> **TASK INSTRUCTIONS**:
• a. Write out everything in the sanctions screening passage from "Prove that your address is" down to "the committed set.".
• b. According to the sanctions screening passage, what does the verifier publish?

Use Case 3: Sanctions Screening

Prove that your address is not on a sanctions list, without revealing which addresses are on the list or any details about your transaction history.

This uses a preimage proof: the verifier publishes a Poseidon hash of the sanctions list, and you prove that your address hashes to a value that is not in the committed set.

TypeScript

import { DilithiaClient, loadZkAdapter } from "@dilithia/sdk";

const client = new DilithiaClient({ rpcUrl: "http://localhost:8000/rpc" });
const zk = await loadZkAdapter();
if (!zk) throw new Error("ZK bridge not available");

// Your address as a field element (simplified -- real implementation
// would encode the address into field elements).

[Collected data]
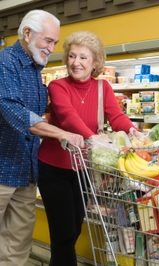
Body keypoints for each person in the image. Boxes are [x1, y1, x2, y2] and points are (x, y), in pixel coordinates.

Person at [38, 31, 137, 266]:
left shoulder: (103, 88)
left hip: (83, 169)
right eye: (72, 56)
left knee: (74, 229)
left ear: (95, 63)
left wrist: (133, 131)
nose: (76, 63)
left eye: (83, 57)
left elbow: (117, 116)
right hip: (54, 168)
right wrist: (93, 138)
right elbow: (68, 116)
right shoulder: (58, 86)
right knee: (63, 233)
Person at [0, 10, 85, 266]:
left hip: (26, 173)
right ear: (27, 33)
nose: (51, 48)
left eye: (54, 43)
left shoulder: (37, 70)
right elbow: (12, 111)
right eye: (48, 40)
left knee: (18, 243)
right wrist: (61, 133)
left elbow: (41, 115)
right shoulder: (5, 63)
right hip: (1, 170)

> **SOLUTIONS**:
• a.
Prove that your address is not on a sanctions list, without revealing which addresses are on the list or any details about your transaction history.

This uses a preimage proof: the verifier publishes a Poseidon hash of the sanctions list, and you prove that your address hashes to a value that is not in the committed set.

• b. A Poseidon hash of the sanctions list.